必然

会社帰り、地下街の中古レコード催事に寄る。物色に行ったんじゃなく、Jさんが売り子に来ているので顔を見に行った。近づくと、レジ後方で完全に魂が抜けた顔のJさん発見。やばいよそれやばいって(笑)、と声をかけたら「もうへとへとだよ」だそうです。ご苦労様です。労働はきついし、どんな仕事もそうだが実際にやる事は地味だし、せっかくいい盤出しても転売に食われるし、「なんか自分もDJとか」なんてのが来るし、レコード屋さんも大変だね。
「新品・本人歌唱」格安CDコーナーを眺めつつ雑談。

「かずおさん、今日は仕事で時間ないけど、今度メシ食おうよ。金払いたいしね」
「?」
「8月のKonono No.1.」
「あーはいはい」
「あれさ、コノノが前座だったりしないよね(笑)」
「ぐはは。...あ、でもね、それは失礼なんだよ。追加公演あるんだよ。六本木ヒルズ。族のたまり場」(50Kのmixi日記には笑ったなあ)
「えー、すごいじゃん。ヒルズ」
「でも電気音に慣れちゃうとあれ、やっぱりリンガラだよね」
「まあね。...でもきょうび『リンガラ』って言うと、年がばれるよ(笑)」
「ぐはははは。そりゃ確かに」
「ルンバ・ロックっていいですね、とか」
「はいはい、わかりました(笑)。...あれれ、このCD、中古じゃねえんだ」
「新品だよ新品」
「なんですか『祝い歌・本人歌唱』ってのは。歌があるの?...あーそうか、(坂本冬美天童よしみの)お祝いな歌の本人歌唱をいろいろ集めました、ってCDなんだ」
「たぶん、便利なんだよ。こういうの」
「ふーん。どういう人がこの(新品本人歌唱)棚で買ってくの?売れる?」
「結構売れる。おばさんがニニ・ロッソとか買ってくよ」
「ににろっそ。へー。なるほどねえ。...なんかフラメンコもあるよ(裏を見る)」
「こういうの、なかなか良いんだよ。ほら」
「へー。オイラは(不勉強で)全然わかりません(『***村の***のみなさん』などと書いてある)」
カンツォーネなんかいいんじゃない」
「かんちょーね、ねえ(今あんまり興味なし)。...あ、サムテイラーがあるよ、さむていらー。恥ずかしながら、新品ってオレ、初めて見た(笑)」
「中古100円LP」
「そうそう。埠頭で『奥飛騨慕情』みたいの」

覚えてる分をそのまま書いた。じっつに冴えないね(苦笑)。そんなぱっとしない、いつもの、全然人気でもレアでもない中古レコ雑談をして、日曜に飯食いましょうと約束し退散。これは必然な内容。必然だ。
帰りがけ「砂の女」のビデオでも転がってないか見たものの、無かった。後で知ったが50Kも寄ってビデオを買ったそうで。こっちは偶然にしてあげたい。ははは。

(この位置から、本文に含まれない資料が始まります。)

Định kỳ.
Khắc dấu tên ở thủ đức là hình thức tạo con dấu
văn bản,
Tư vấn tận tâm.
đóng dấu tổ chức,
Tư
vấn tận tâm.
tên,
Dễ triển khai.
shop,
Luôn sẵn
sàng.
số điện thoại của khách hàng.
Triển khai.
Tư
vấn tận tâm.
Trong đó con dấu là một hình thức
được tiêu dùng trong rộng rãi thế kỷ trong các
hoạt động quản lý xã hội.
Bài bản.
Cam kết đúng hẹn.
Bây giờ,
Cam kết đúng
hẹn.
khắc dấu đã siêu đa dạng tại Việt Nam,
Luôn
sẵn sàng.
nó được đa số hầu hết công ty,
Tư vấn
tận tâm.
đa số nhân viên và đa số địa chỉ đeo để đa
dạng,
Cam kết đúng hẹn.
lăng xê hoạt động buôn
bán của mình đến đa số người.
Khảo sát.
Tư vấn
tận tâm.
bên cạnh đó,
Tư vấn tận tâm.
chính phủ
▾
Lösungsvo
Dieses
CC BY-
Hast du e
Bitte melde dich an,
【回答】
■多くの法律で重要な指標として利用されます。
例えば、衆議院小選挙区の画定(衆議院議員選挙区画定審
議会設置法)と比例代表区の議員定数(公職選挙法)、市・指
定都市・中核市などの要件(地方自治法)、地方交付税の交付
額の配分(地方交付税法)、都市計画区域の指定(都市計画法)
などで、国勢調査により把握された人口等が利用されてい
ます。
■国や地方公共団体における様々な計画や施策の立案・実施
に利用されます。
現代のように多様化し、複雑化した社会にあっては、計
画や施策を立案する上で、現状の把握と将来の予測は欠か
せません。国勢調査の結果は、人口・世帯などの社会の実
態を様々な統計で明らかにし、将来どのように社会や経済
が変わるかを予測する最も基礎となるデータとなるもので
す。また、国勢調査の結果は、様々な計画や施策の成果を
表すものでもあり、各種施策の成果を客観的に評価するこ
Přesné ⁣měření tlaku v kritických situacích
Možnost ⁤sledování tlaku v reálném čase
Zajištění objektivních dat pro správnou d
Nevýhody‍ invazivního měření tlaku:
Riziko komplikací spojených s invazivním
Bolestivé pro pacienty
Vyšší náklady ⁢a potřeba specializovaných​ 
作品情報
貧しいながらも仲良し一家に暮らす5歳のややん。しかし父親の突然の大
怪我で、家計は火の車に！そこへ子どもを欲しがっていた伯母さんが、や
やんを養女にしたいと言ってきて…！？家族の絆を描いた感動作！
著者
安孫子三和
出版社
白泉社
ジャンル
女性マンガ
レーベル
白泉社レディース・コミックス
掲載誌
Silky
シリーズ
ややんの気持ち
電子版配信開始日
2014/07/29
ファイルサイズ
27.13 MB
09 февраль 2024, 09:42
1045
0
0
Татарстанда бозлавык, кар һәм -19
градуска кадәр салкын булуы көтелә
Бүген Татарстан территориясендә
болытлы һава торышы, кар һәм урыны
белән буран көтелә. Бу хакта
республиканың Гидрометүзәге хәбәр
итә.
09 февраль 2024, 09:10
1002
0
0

結局何も買わなかったが(すいません)、別に思い出した新譜(本人歌唱)CDをタワーへ見に、別れてからチッタ側に抜けた。また別の必然により地上に出た途端、ルーズな格好をしたアフリカンな兄ちゃんが足早に寄って来た。よくこうやってうろついてるヤツを「仕事しねえでオンナのケツばっかり追って」と評する風がありますけども、それは間違いです。ヤツらはカネとかそういう「はっきり見えるもの」に敏感なの。だから、今回は、ケツ振ってる姉ちゃんを通り越して、ちゃんと坊主でヒゲな、B濃度のありそうなオイラにやってきた。濃度マイナスのこっちはいい迷惑だがな。

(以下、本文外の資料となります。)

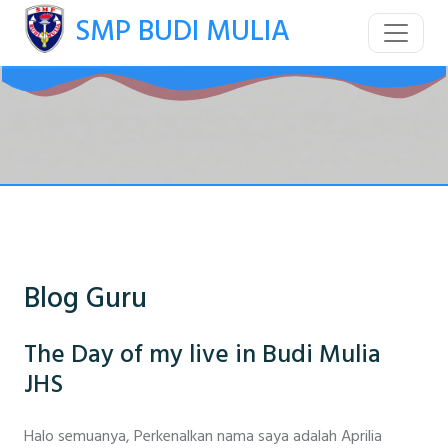
SMP BUDI MULIA
Blog Guru
The Day of my live in Budi Mulia
JHS
Halo semuanya, Perkenalkan nama saya adalah Aprilia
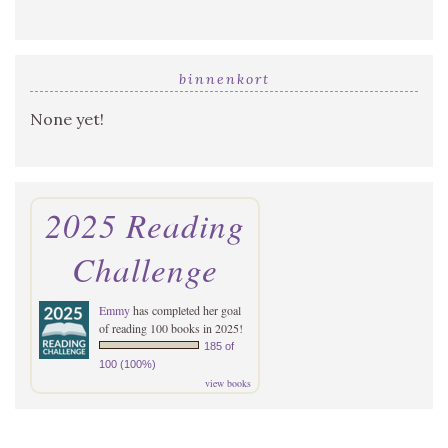
binnenkort
None yet!
2025 Reading
Challenge
Emmy
has completed her goal
of reading 100 books in 2025!
185 of
100 (100%)
view books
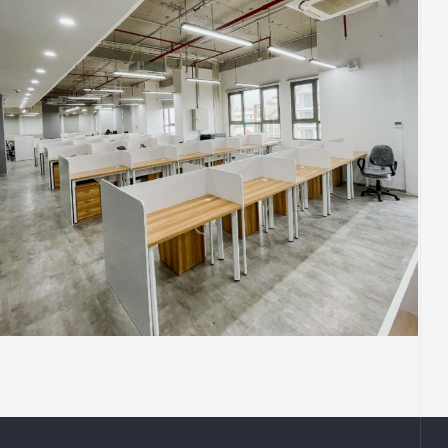
THIẾT KẾ
FPT
VĂN PHÒNG
Thiết Kế Thi Công Công Trình Văn Phòng
FPT Retail 250m2 Tại Tầng 03 Bùi Văn Ba,
Quận 7, Tp Hồ Chí Minh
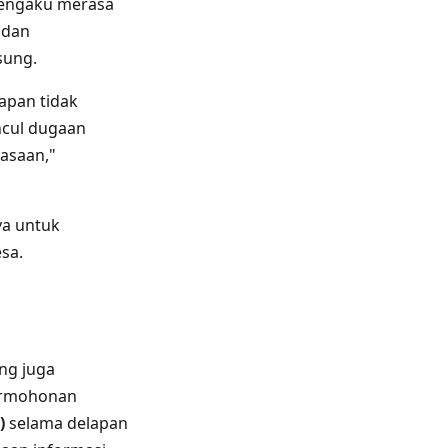
 mengaku merasa
 dan
sung.
hapan tidak
ncul dugaan
asaan,"
ya untuk
sa.
ng juga
permohonan
)
selama delapan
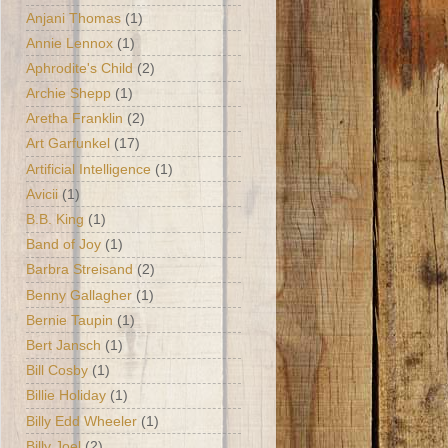
Anjani Thomas
(1)
Annie Lennox
(1)
Aphrodite's Child
(2)
Archie Shepp
(1)
Aretha Franklin
(2)
Art Garfunkel
(17)
Artificial Intelligence
(1)
Avicii
(1)
B.B. King
(1)
Band of Joy
(1)
Barbra Streisand
(2)
Benny Gallagher
(1)
Bernie Taupin
(1)
Bert Jansch
(1)
Bill Cosby
(1)
Billie Holiday
(1)
Billy Edd Wheeler
(1)
Billy Joel
(2)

「よーめーん、服あるよ、見てけよ」(ボビー某のアレ以来、タメ聞くヤツ増えたよね)
「いらねーよ」
「なんでよー」
「また銀柳のあの店かよ、しつけーな、いらねーっつってんだろ、てめえ」
「ちっげーよ、しらねーの、そこに出来たの。来てよ。すぐだよ。案内するよ」
「どっちでもいらねー」

脈がないとさっとあきらめるところは感心するね。変に(笑)。そりゃあ女の子にモテるかもね。最近湿気の多い男が多いし。